Inside the running virtual machine, I gave the command init 1

Now I have to use the Linode virtual machine manager Launch LISH Console to get logged into the running machine (Init Level 1 turns off the network).

mkdir /mnt/newvar
mount /dev/mapper/vg_var-lv_var /mnt/newvar/
cp -apx /var/* /mnt/newvar
mv /var /var.old

Okay, the contents of /var are now inside the LVM logical volume. Now to configure the system to mount that logical volume at the file system mount point /var

First, use blkid to identify the universally unique identifier assigned to the LVM volume. Perhaps blkid says your LVM volume is this:

/dev/mapper/vg_var-lv_var: UUID="epstein-didnt-kill-himself-605169120" BLOCK_SIZE="4096" TYPE="ext4"

Then, edit /etc/fstab to have the UUID entry for the mount point:

UUID="epstein-didnt-kill-himself-605169120" /var ext4 defaults 0 1

Do this for the other LVM volumes and then clean up. Before rebooting, you should try mount -a just to make sure there are no errors; because if there are errors mounting things, that’s going to make the reboot suck, badly.

Cleanup was to delete /mnt/newvar and to delete /var.old (and the other LVM mount points processed the same way).

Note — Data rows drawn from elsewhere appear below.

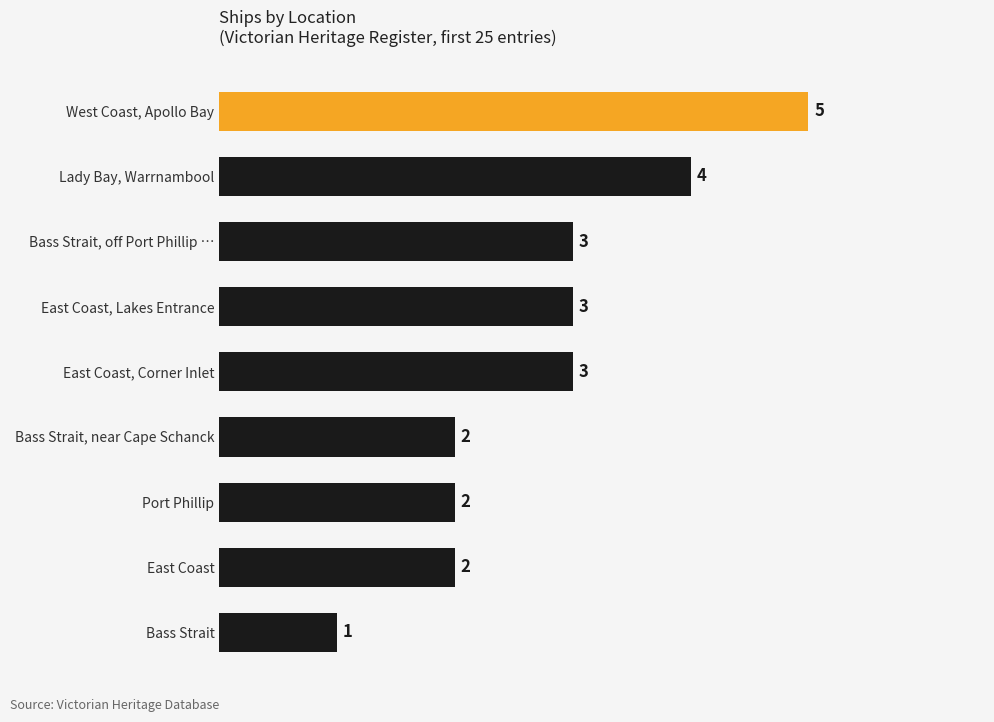

Approximately how many times larger is the value at Bass Strait, near Cape Schanck compared to East Coast, Lakes Entrance?

0.7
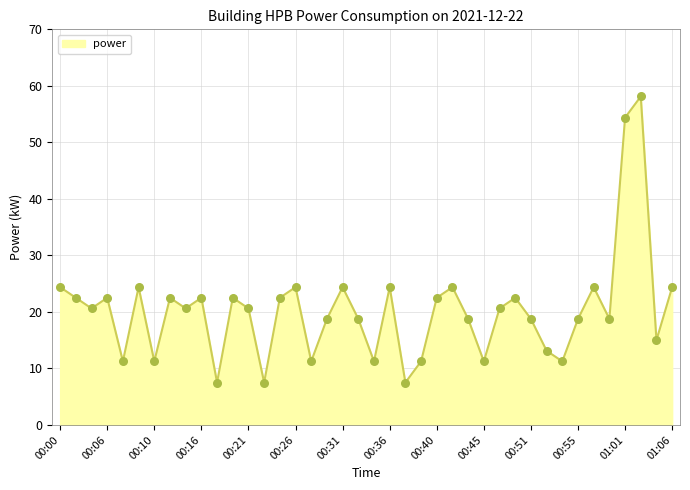

What is the maximum value shown in the chart?

58.1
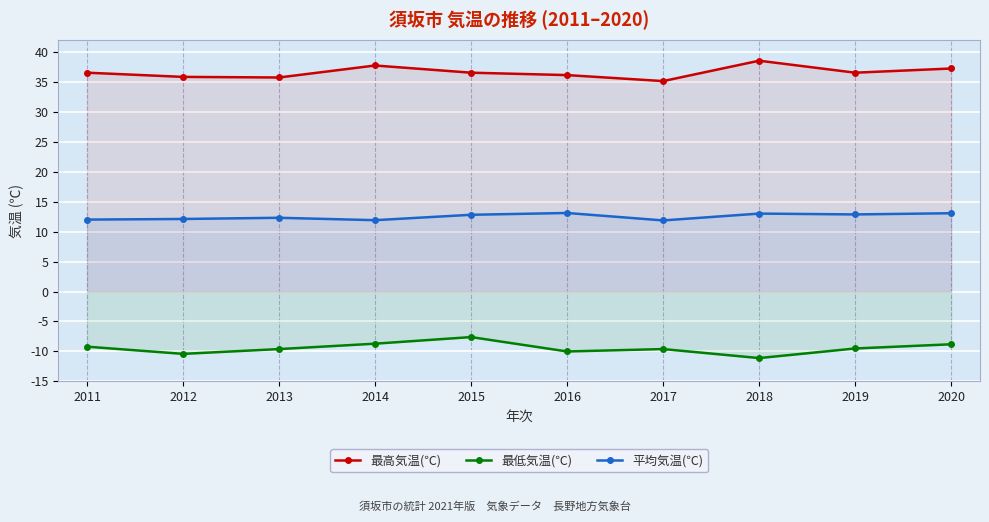

Between 2012 and 2011, which is larger?

2011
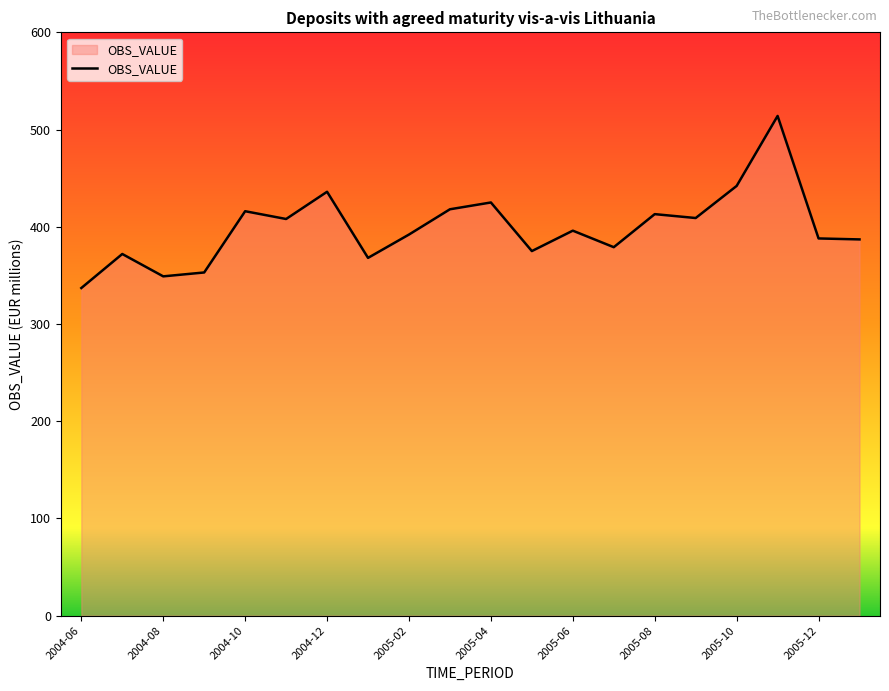

What is the difference between the maximum and minimum values?

177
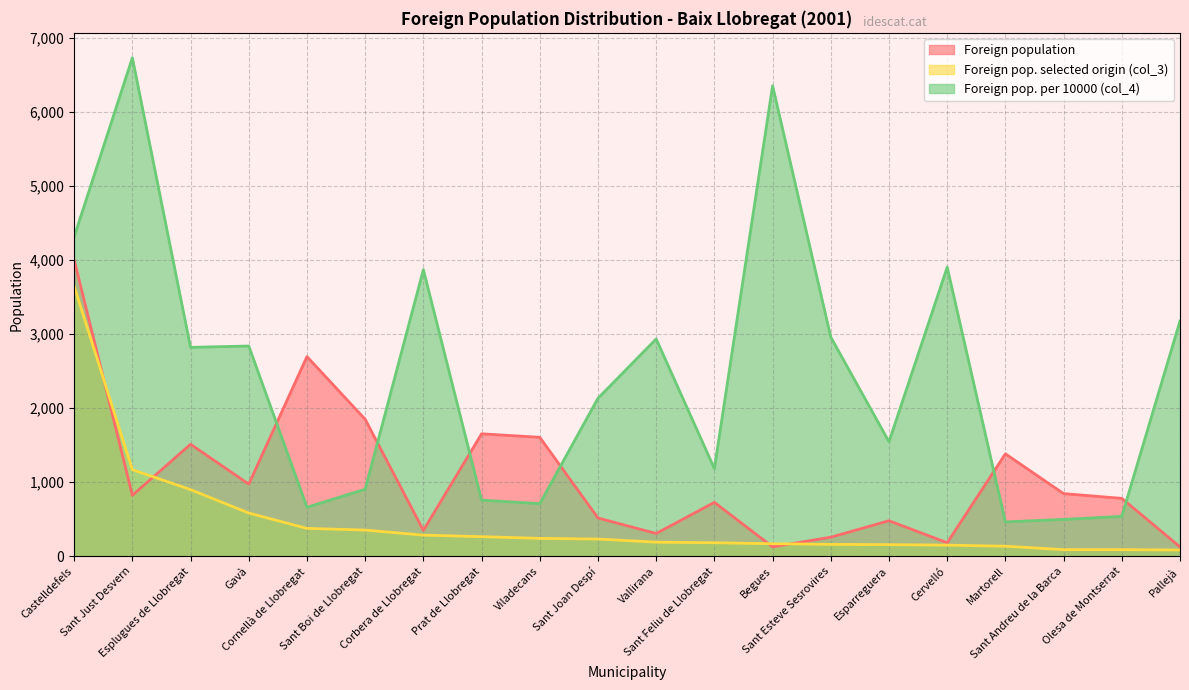

What position from the left is Esplugues de Llobregat?

3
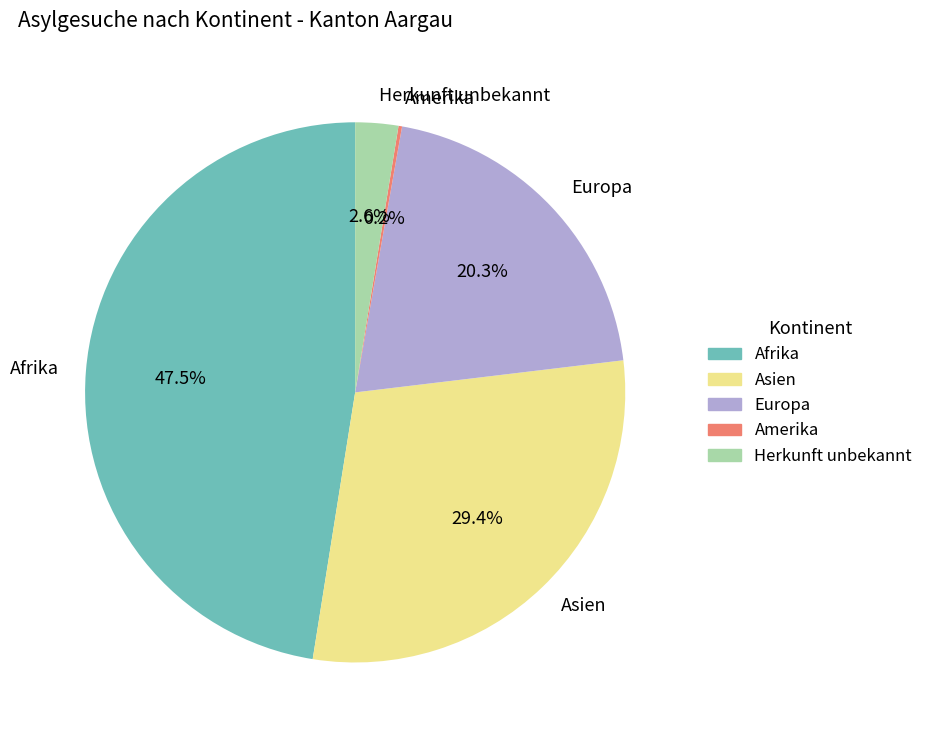

To the nearest percent, what is the difference between the largest and smallest slice percentages?

47%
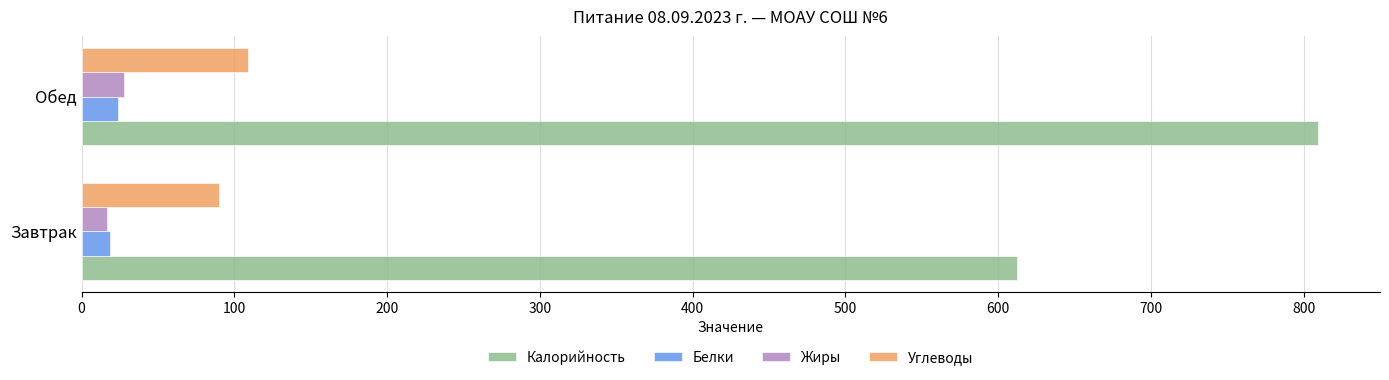

The Калорийность series shows 809.5 at Обед. True or false?

True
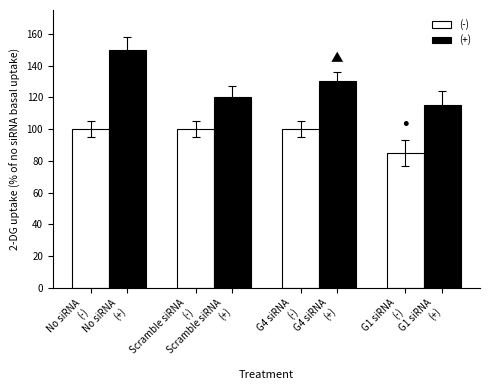

Is the value of (-) at Scramble siRNA
(-) greater than the value of (+) at Scramble siRNA
(-)?

No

Kind of hating cloud servers right now

How in the world am I supposed to create LVM (Logical Volume Management) disk layouts on a cloud VM with a single big disk? Before I start piling in data, I want to put /var/mail on it’s own partition.

Maybe it’s just that Google is stupid, and the answer is plain as day if I could find it.

Linode is annoying, because the pages I found said (in essence) “Don’t use LVM, use our attached disks at an additional $2 per disk per month.” Well, I could add a disk and then use LVM to configure it. But that means that I’m going to have a 25 GB /boot partiition and then hardly anything else over on the new disk. What it won’t do is keep the system from going comatose if some process starts spamming a log file and fills the disk. That’s stupid. And I’d be paying $2 a month, forever, for the stupidity.

I want to install LVM so that I have the option of adding another disk later, and it would be super easy. I’ve done LVM at work for years now, and it’s great. But at work, I get to install the machine from a boot ISO, and I get to go through every step of the install. Linode creates new virtual machines from images, where the disk is pre-configured. I don’t get to say I want /home on a separate volume (for example).

Every search I’ve done about LVM has two assumptions behind it: 1) there is a newly added virgin disk, or 2) during install, choose to partition the disk the way you want.

Nothing appears to address the situation where I’ve got a 25 GB disk with 20 GB free, and I’d like to move /home and /var and /tmp to /dev/sda1 /dev/sda2 /dev/sda3

I need to do pvcreate, but it errs out because I don’t have a newly added virgin disk.

I doubt this problem is particular to Linode; I suspect Rackspace and Vultr have the same problem – the preconfigured image is what you get; go kick rocks if you want something else.

It is frustrating, becasue I cannot be the first person on the planet to have thought of this or asked this question. But if the answer is obvious, I’m not finding it with Google search.